The summit is a “unique opportunity” to renew transatlantic ties, according to NATO Secretary-General Jens Stoltenberg.

Brussels’ town hall in the historic Grand Place will be illuminated in NATO’s signature blue on Sunday night while the Belgian capital’s famed bronze fountain of a boy urinating will also don a NATO-branded outfit on Monday.

“The first thing is for Biden to recommit to NATO’s collective defence,” Jamie Shea, a former senior NATO official who was at a 2018 summit at which Trump considered quitting the alliance.

Trump brought a television reality-show quality to the NATO summits he attended from 2017 to 2019, diplomats said, attracting international attention but also wearing down allies whom he called “delinquent” for not spending enough on defence.

Biden has already annulled a Trump decision to pull U.S. troops out of Germany, although there is still American pressure for European allies to pay more towards their own security. Stoltenberg said on Friday that European allies, Turkey and Canada will have collectively increased their defence budgets by $260 billion by the end of 2021, compared to 2014.

“This summit with Biden should be a signal to the world that NATO is back,” said a senior European NATO diplomat who was also at the alliance during the Trump years.

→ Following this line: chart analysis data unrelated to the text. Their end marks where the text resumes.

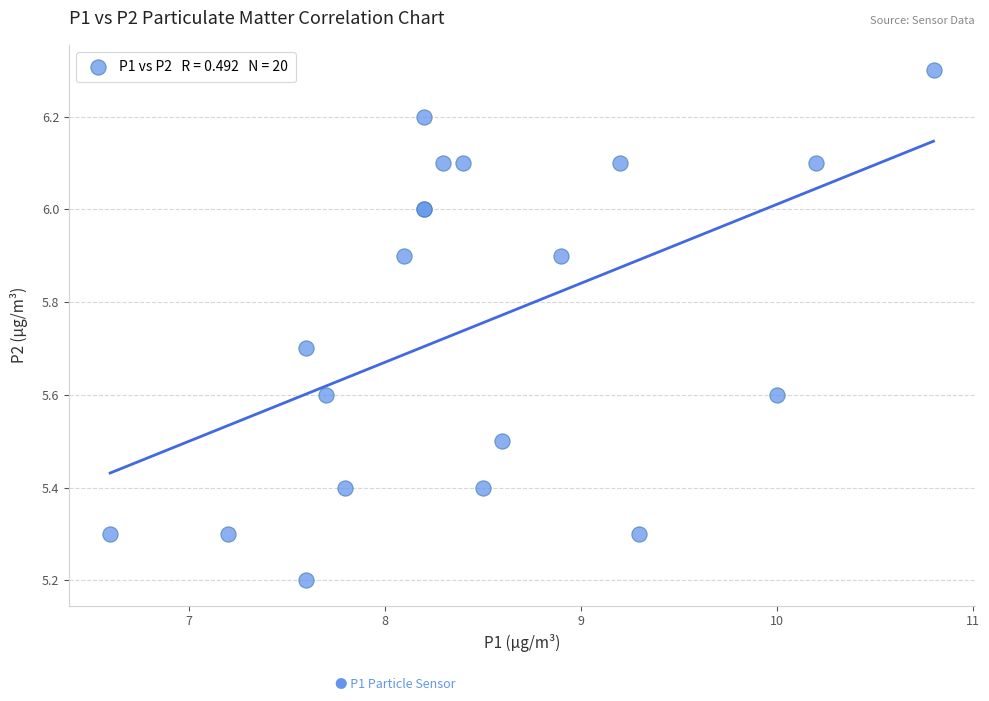

What Y value in the scatter plot is closest to 5?

5.2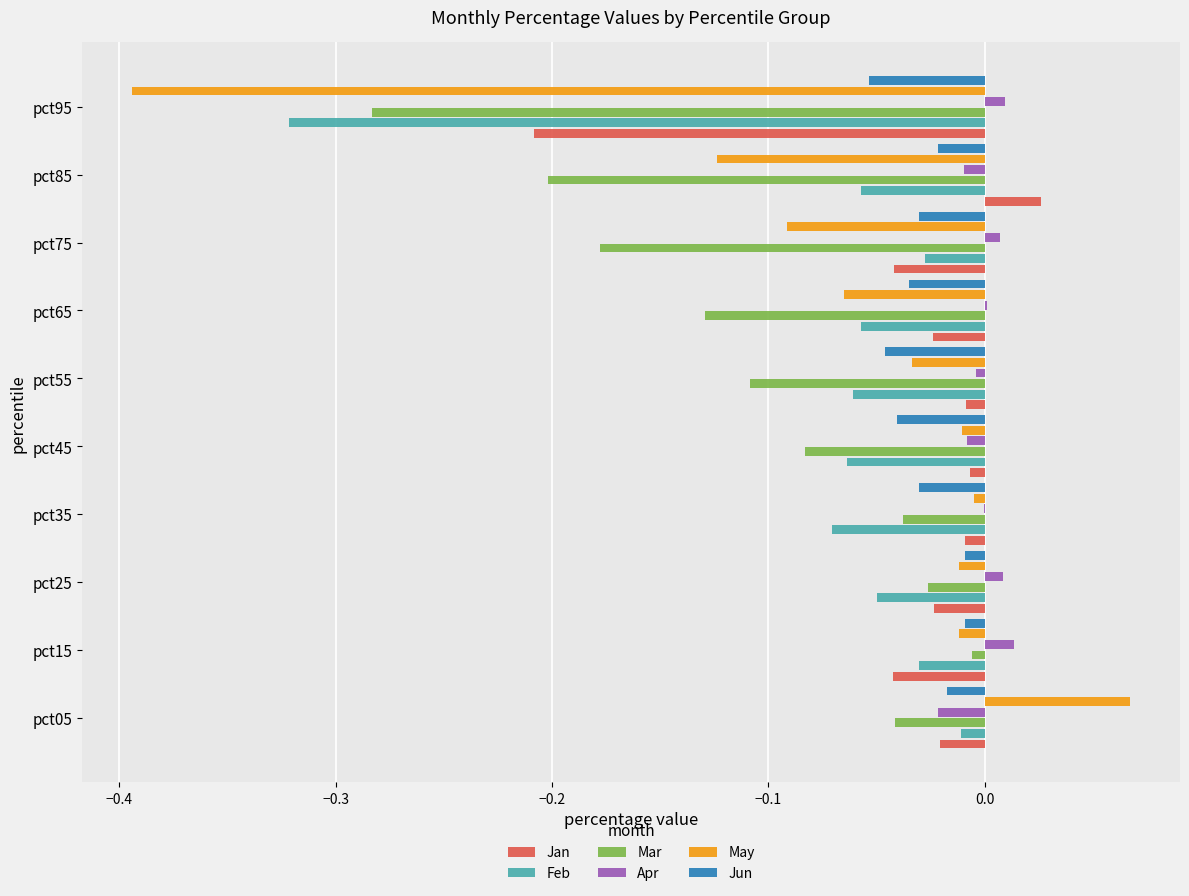

The Jun series shows -0.0 at pct75. True or false?

True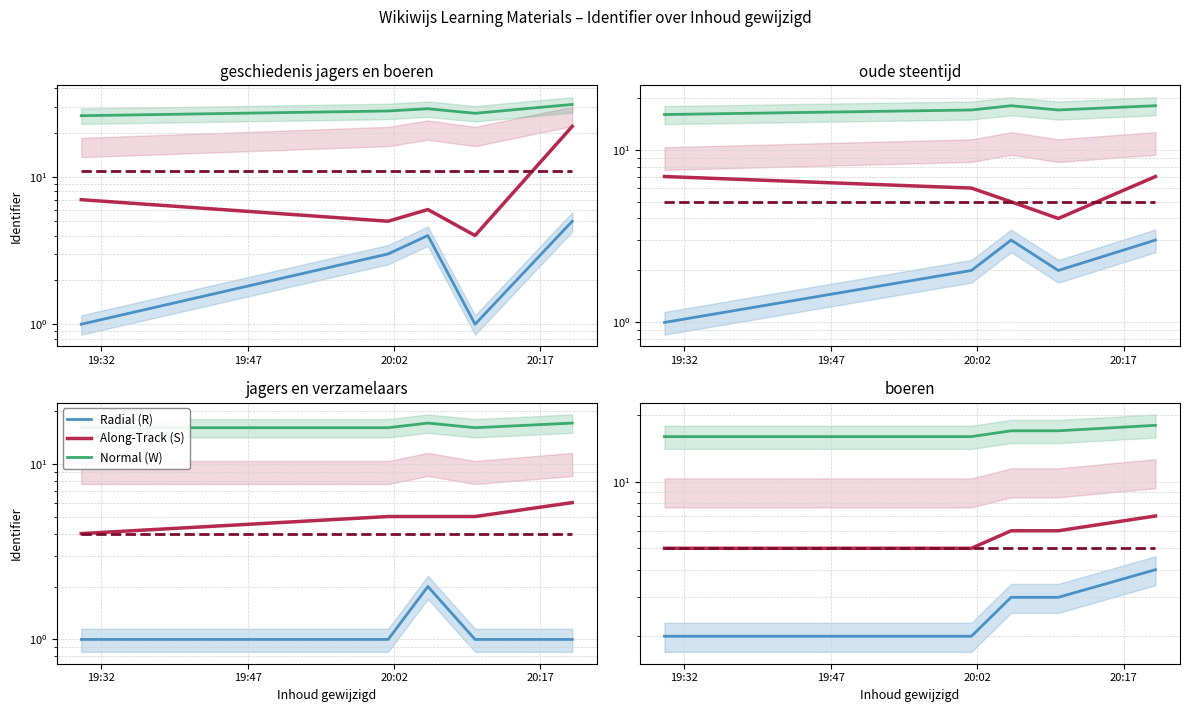

Rank the series at 20:02 from highest to lowest value.

Normal (W), Along-Track (S), Radial (R)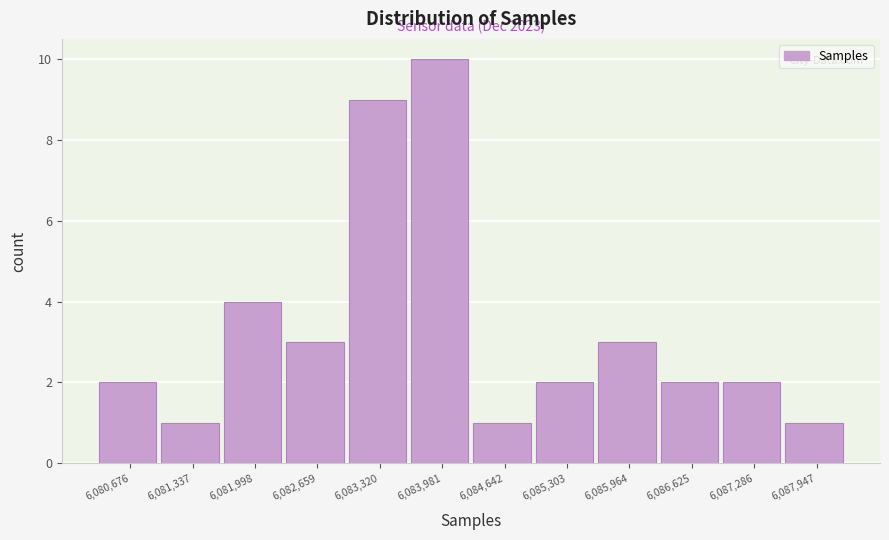

Reading left to right, what are all the values shown in this chart?

6,080,676=2	6,081,337=1	6,081,998=4	6,082,659=3	6,083,320=9	6,083,981=10	6,084,642=1	6,085,303=2	6,085,964=3	6,086,625=2	6,087,286=2	6,087,947=1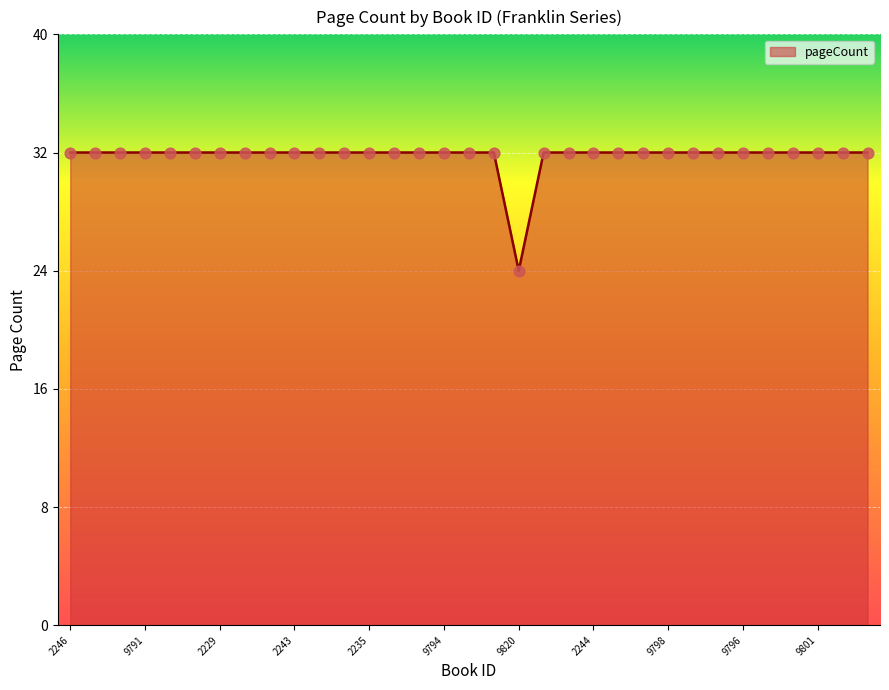

What is the maximum value shown in the chart?

32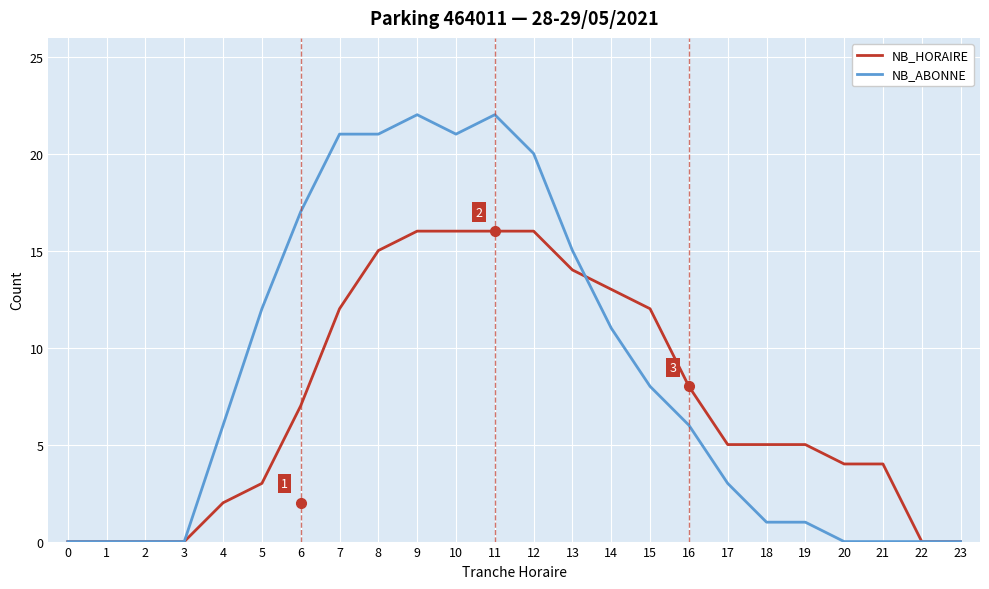

How many lines are shown in the chart?

2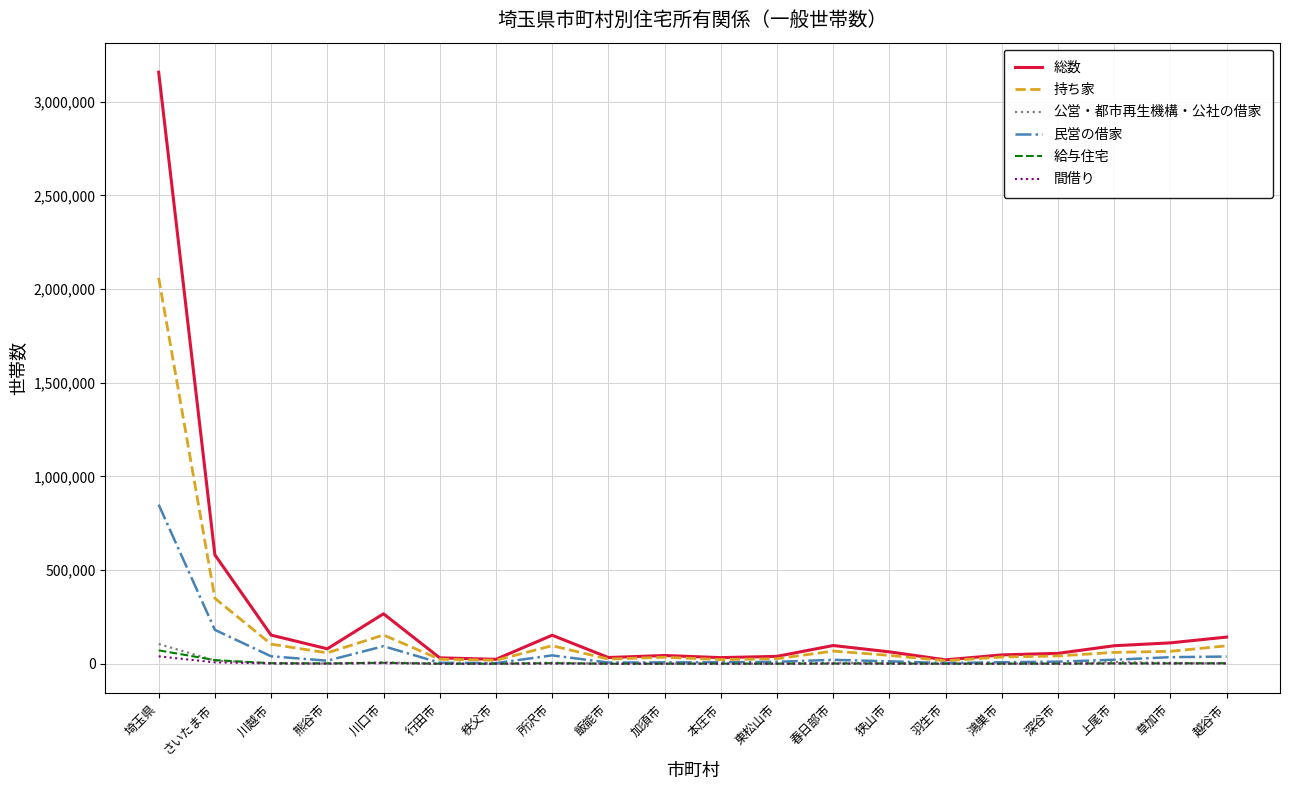

What is the difference between the second highest and minimum values in the 総数 series?

560407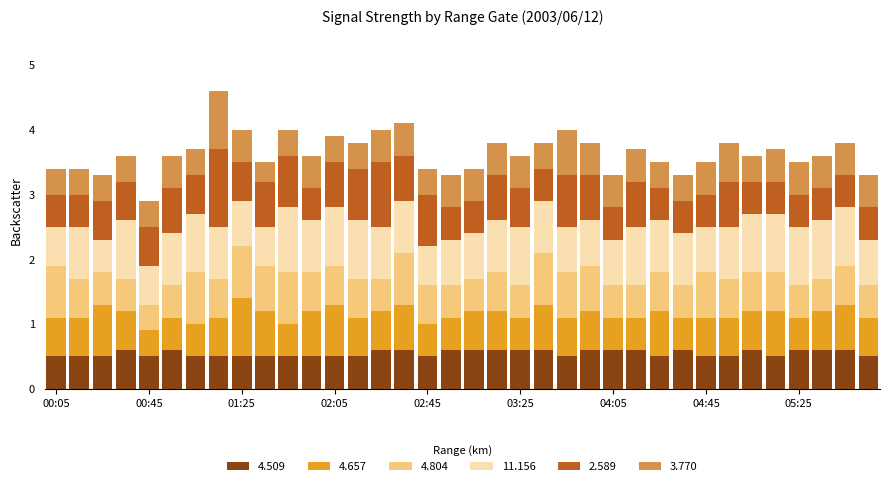

What is the maximum value for 4.509?

0.6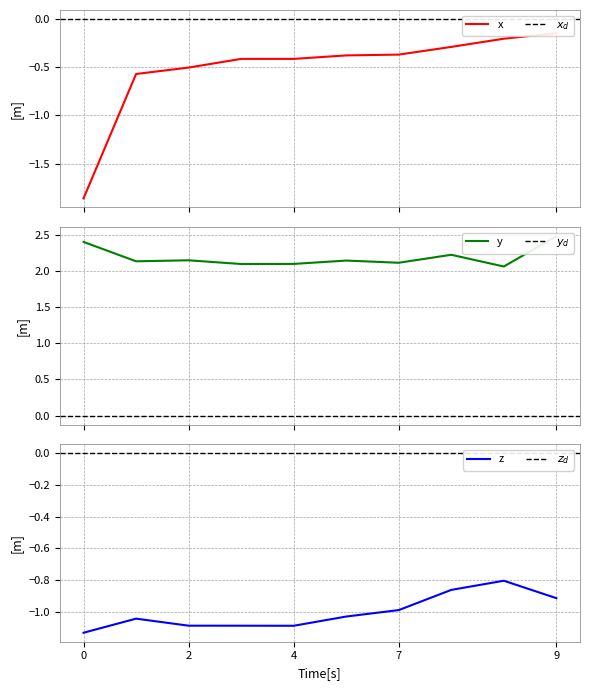

Is it true that z equals -1.5 at 4?

False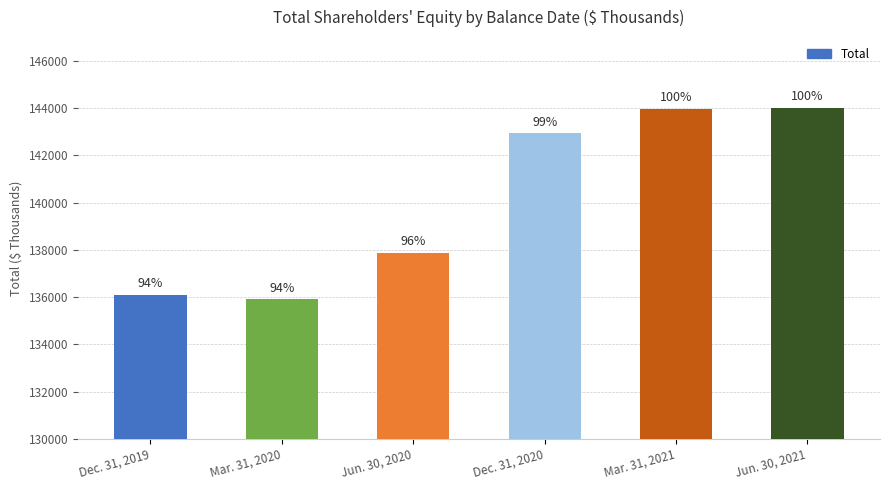

Approximately how many times larger is the value at Mar. 31, 2021 compared to Dec. 31, 2020?

1.0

“There was so much noise and it was a difficult time. But now we can actually talk about the things that matter, the defining security challenges of our time,” the envoy said.

Founded in 1949 to contain a military threat from the Soviet Union, NATO celebrated its 70th anniversary at a summit in London in December 2019.

Russia, climate change, Afghanistan and new technologies are on the menu of the day-long summit, which will culminate in a special leaders’ session in the amphitheatre-like North Atlantic Council chamber.

“I expect Allies will agree a new cyber defence policy for NATO,” Stoltenberg said. “It will recognise that cyberspace is contested at all times,” he told a news conference.

Having strengthened its capability to carry out its core mission of defending Europe following Russia’s 2014 annexation of Crimea, NATO now aims to be more ambitious.

In a twist of fate, the NATO summit will agree reforms to the alliance, known as NATO 2030, which were set in motion after Trump questioned its relevance.

Stoltenberg will set out nine areas where NATO could modernise over the medium term, including more joint allied funding of military operations. However, France has already expressed concern about the proposal, fearing it will take money away from national military priorities.

Leaders are likely to agree to draw up a new master strategy document, known as NATO’s Strategic Concept, to include China’s military rise as a challenge for the first time.